Unexpectedly, they found that the lost pieces of tissue were repairing their wounds and that their immune cells were springing into action.
The tentacles – which showed no signs of rot – even responded to tactile stimuli, suggesting the preservation of the animal’s neural network.
The researchers realised that these slivers of sea cucumber were feeding off the organic material in the water, despite having no mouth or digestive system.
They were even soaking up the amino acids – which cells string together to form proteins – in the seawater.

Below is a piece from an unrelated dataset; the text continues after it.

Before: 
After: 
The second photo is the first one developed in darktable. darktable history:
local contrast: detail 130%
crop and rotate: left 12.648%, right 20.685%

And they were still doing it three years later, long after the study had wrapped up, the team discovered.
The researchers said that this is the first time a tissue sample has survived and thrived in a natural setting.
‘Our findings challenge conventional perceptions of tissue immortality,’ they concluded.
Why is this a big deal?
Immortal cells are nothing new – scientists have made them using animal and human stem cells, which are blank canvases that all tissues and organs in your body are created from.
But these cells can only be kept alive in highly controlled and clean environments. Keeping cells inside a tissue section is even harder.
Yet the researchers found a slab of Scarlet sea cucumber could live ‘indefinitely’ in dirty seawater.
This species even seems to be unique compared to other sea cucumbers, whose appendages usually decay within three or so months.
Sipler added: ‘Here is this species that has this groundbreaking ability, and we had no idea.
‘It’s a reminder of how much is yet to be discovered in the marine environment and how important it is to protect these resources that may hold really valuable knowledge for us.’